Where Ellison is seeing the most interest is with independent registered investment advisers who represent wealthy individuals and families and manage $1 billion to $25 billion in assets.
Investors are slowly coming to understand that venture debt isn’t ask risky as it sounds. The average loss rate for venture debt has been less than 50 basis points per year since 2005, compared to about 6 percent per year for an SBA loan, Ellison said.
This is probably a good time to remind readers that SVB’s collapse had nothing to do with its lending. It failed due to a bank run by depositors who pulled out $42 billion in a single day. Depositors were freaked out because the bank had taken a loss of $1.8 billion when it sold a bond portfolio and because of substantial unrealized losses on mortgage-backed securities and Treasury bonds that the bank bought before the Federal Reserve substantially raised interest rates.

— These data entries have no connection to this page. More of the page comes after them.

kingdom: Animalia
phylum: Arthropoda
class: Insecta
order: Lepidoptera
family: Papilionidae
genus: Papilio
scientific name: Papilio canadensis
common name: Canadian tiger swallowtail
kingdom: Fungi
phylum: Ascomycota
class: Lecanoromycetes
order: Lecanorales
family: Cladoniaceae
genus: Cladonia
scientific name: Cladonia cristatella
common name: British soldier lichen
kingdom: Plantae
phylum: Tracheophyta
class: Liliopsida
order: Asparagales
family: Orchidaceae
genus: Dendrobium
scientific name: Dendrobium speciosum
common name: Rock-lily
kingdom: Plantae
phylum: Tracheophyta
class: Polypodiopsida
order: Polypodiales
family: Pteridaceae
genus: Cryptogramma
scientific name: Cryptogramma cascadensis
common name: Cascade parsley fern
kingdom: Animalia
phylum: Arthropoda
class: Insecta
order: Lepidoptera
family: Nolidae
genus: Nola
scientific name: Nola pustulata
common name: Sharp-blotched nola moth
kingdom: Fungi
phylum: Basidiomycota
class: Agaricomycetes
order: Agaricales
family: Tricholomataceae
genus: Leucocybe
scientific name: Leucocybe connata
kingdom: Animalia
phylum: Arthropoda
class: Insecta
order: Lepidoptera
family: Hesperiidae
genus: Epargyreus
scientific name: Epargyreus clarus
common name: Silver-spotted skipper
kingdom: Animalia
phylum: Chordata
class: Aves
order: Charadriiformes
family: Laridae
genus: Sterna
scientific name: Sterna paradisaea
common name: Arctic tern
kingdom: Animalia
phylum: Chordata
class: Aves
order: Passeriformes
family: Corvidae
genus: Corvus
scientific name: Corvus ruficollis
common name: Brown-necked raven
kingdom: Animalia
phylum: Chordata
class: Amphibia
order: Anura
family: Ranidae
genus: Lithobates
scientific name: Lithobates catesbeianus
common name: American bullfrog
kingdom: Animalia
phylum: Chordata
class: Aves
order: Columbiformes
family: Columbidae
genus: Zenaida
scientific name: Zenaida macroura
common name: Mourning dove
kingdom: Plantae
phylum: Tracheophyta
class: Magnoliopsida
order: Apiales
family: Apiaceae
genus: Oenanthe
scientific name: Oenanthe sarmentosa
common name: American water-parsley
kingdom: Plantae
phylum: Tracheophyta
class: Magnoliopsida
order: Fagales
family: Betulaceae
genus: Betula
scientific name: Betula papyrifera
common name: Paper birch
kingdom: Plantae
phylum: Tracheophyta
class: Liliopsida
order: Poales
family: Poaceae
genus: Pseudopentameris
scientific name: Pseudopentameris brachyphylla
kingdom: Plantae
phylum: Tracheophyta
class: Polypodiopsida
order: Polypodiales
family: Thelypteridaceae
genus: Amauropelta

All of this is to say that SVB didn’t fail because it made loans to VC-backed startups. In fact, SVB’s net loan charge-offs as a percentage of average total loans were just 0.15 percent in Q4, compared to an industry average of 0.36 percent, according to data compiled by BankRegData.
Now that SVB has been sidelined, other lenders are hoping to find some gems by sifting through its old borrowers. “We can be exceedingly conservative for the deals we choose to underwrite,” Ellison said. “The demand for capital from start-ups far exceeds the supply.”